**INSTRUCTION**
Print every line below that comes at or after the line containing "fx_px: 1834", exactly as written.
BEGIN RECORD SET
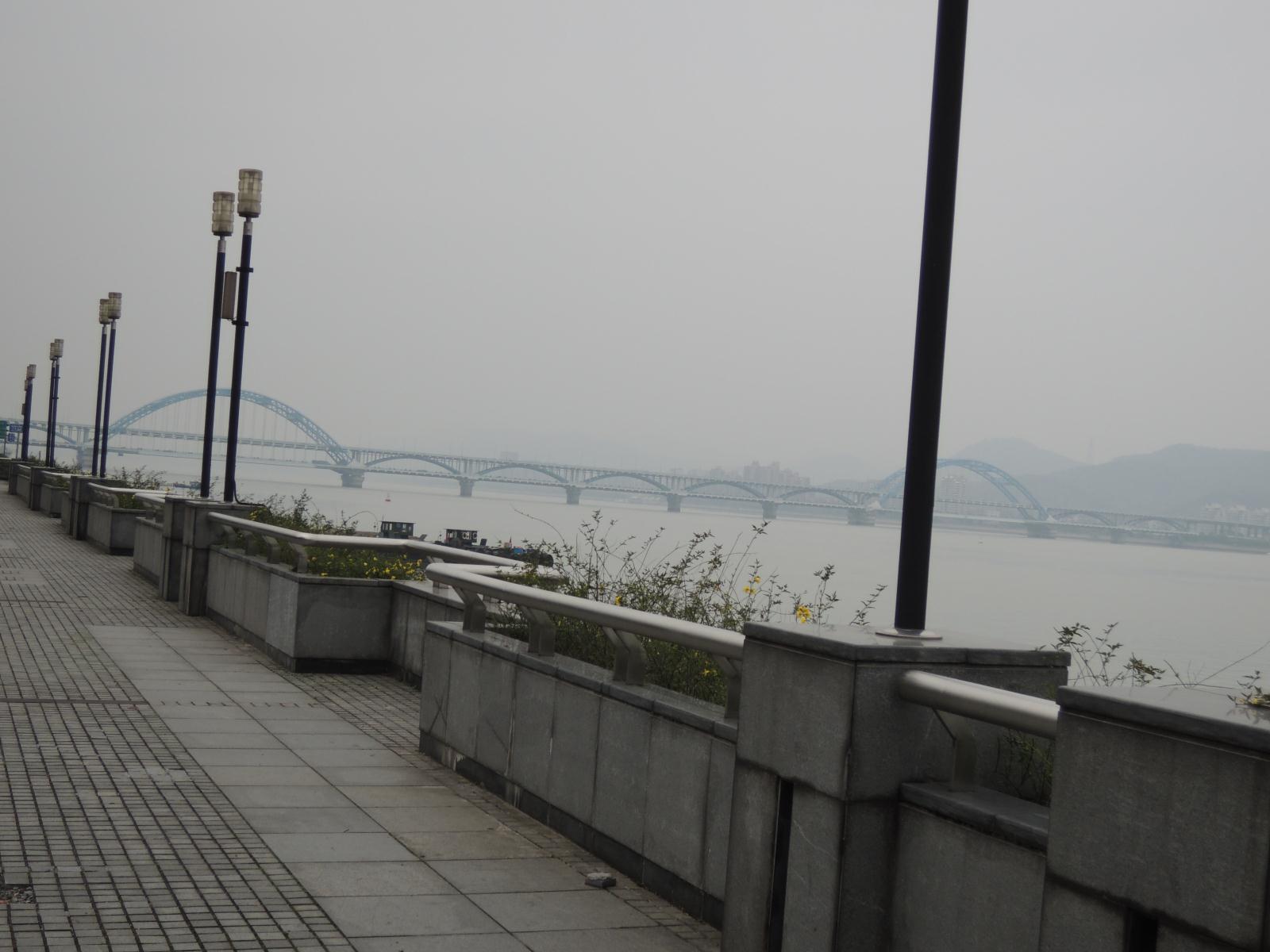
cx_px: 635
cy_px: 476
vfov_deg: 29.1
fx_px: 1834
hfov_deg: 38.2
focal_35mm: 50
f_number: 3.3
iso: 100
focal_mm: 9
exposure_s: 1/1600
END RECORD SET
**SOLUTION FOR THIS TASK**
fx_px: 1834
hfov_deg: 38.2
focal_35mm: 50
f_number: 3.3
iso: 100
focal_mm: 9
exposure_s: 1/1600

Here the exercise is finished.